Thursday, March 8, 2012

Research data as artificial object

These past few months have been so busy that I've not been in a position to write/submit anything mildly academic and it's been bugging me that whilst I do have some ideas, I just have no time. So I'm turning to this neglected blog to dull the guilt. Here goes....

Last year I put together a paper (rejected) for an information systems conference. I'm of the mind that, whilst the IS discipline focusses on business and government, there is an increasingly complex set of developments occurring around research, specifically research data. The past few years has seen a lot of development and expectations around research publishing models; data management, sharing and reuse; collaboration etc. The IS field has models for evaluating this kind of work and a body of knowledge that (potentially) can inform those of us constructing research systems and research administration systems. Furthermore, the work being undertaken on research systems can contribute to the IS discipline.

In building research data systems, it is useful to understand the central concept being studied. One question I keep finding myself coming back to is: "what is research data?". Should we cover just the raw data or include the methods of collection, instrument details, decision making notes, data cleaning procedure... and on and on. Most likely there's not so much an answer to "what is research data" but a need to define who's looking at the data.

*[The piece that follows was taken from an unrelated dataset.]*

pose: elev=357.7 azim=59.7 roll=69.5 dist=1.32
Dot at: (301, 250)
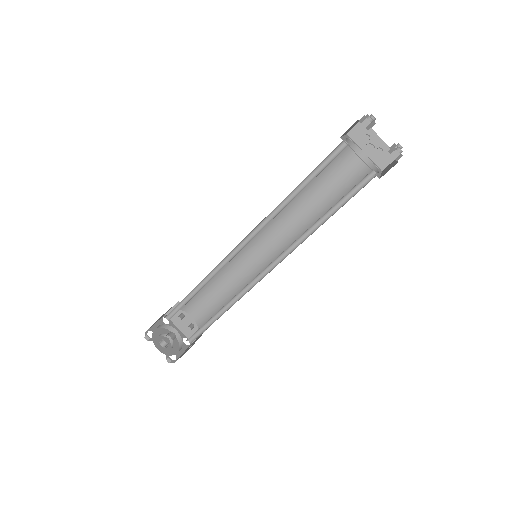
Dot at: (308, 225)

Acknowledging an inability to generate a single definition of “research data” does not prevent research data from being studied as an object, regardless of its constituent parts. In considering research data in such a manner, Simon (1996) provides a useful starting point with his “sciences of the artificial”. Research data is an artificial (man-made) construct that describes or reports on natural or artificial occurrences. To support this assertion we can consider Simon’s four indicia for delineating the concept of artificial (as opposed to natural):
  1. Artificial things are synthesised (though not always or usually with full forethought) by human beings.
  2. Artificial things may imitate appearances in natural things while lacking, in one or many respects, the reality of the latter.
  3. Artificial things can be characterised in terms of functions, goals, adaptation.
  4. Artificial things are often discussed, particularly when they are being designed, in terms of imperatives as well as descriptives.
(Simon 1996 p. 6)

Applying these indicia to the notion of research data reveals its status as artificial:
  1. research data is created by humans and does not exist in the natural world;
  2. whilst the data may record a sample of the natural or artificial world, the data is a partial simulacrum of the subject being studied; and
  3. the creation and use of data serves a purpose determined by human objectives.
Regarding the fourth indicia, the process of creating research data is an effort in determining how the subject may best be studied and which attributes should be collected. In terms of the descriptive discussion, research data is often described through metadata created as a specific descriptor or through publications referring to the data.

Simon, H. A. 1996. The Sciences of the Artificial (3rd ed.), MIT Press, Cambridge, Mass.